Lines from the beginning of the data through the line containing "(3,3'-diaminobenzidine) immunohistochemical staining" are to be copied exactly, with no other line included.

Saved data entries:
================
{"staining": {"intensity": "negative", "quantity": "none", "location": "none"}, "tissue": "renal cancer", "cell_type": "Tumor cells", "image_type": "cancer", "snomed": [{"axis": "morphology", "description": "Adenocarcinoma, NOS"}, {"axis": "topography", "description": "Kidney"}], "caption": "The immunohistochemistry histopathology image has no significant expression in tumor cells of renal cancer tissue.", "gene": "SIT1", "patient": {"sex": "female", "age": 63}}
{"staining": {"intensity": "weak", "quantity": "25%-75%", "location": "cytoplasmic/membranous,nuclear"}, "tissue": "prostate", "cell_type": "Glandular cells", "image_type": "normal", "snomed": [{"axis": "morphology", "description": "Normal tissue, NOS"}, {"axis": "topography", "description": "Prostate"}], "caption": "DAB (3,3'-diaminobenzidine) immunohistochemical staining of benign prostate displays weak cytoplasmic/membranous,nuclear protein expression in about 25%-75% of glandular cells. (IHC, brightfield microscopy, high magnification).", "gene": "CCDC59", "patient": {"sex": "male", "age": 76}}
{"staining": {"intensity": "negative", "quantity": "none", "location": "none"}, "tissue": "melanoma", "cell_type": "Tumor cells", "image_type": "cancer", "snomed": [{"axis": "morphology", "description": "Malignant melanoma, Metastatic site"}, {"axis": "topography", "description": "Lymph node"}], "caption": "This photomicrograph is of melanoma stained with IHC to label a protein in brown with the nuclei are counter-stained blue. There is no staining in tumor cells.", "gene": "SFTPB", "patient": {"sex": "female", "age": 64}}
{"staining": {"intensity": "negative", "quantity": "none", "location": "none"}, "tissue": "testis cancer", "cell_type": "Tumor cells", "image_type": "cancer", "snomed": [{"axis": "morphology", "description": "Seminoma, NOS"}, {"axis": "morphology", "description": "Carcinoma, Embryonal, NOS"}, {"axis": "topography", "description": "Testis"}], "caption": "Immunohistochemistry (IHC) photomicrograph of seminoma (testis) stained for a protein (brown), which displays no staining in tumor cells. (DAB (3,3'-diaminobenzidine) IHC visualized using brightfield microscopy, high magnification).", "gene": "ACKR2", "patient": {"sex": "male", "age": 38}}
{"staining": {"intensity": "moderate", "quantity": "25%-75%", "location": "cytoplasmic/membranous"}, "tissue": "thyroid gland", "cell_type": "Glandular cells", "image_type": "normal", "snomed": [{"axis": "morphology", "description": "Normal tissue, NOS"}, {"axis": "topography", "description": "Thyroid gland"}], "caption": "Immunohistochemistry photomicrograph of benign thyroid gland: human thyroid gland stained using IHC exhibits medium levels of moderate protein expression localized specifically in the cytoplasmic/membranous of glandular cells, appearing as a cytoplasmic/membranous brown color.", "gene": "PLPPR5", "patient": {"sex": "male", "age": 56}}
================
Task response
{"staining": {"intensity": "negative", "quantity": "none", "location": "none"}, "tissue": "renal cancer", "cell_type": "Tumor cells", "image_type": "cancer", "snomed": [{"axis": "morphology", "description": "Adenocarcinoma, NOS"}, {"axis": "topography", "description": "Kidney"}], "caption": "The immunohistochemistry histopathology image has no significant expression in tumor cells of renal cancer tissue.", "gene": "SIT1", "patient": {"sex": "female", "age": 63}}
{"staining": {"intensity": "weak", "quantity": "25%-75%", "location": "cytoplasmic/membranous,nuclear"}, "tissue": "prostate", "cell_type": "Glandular cells", "image_type": "normal", "snomed": [{"axis": "morphology", "description": "Normal tissue, NOS"}, {"axis": "topography", "description": "Prostate"}], "caption": "DAB (3,3'-diaminobenzidine) immunohistochemical staining of benign prostate displays weak cytoplasmic/membranous,nuclear protein expression in about 25%-75% of glandular cells. (IHC, brightfield microscopy, high magnification).", "gene": "CCDC59", "patient": {"sex": "male", "age": 76}}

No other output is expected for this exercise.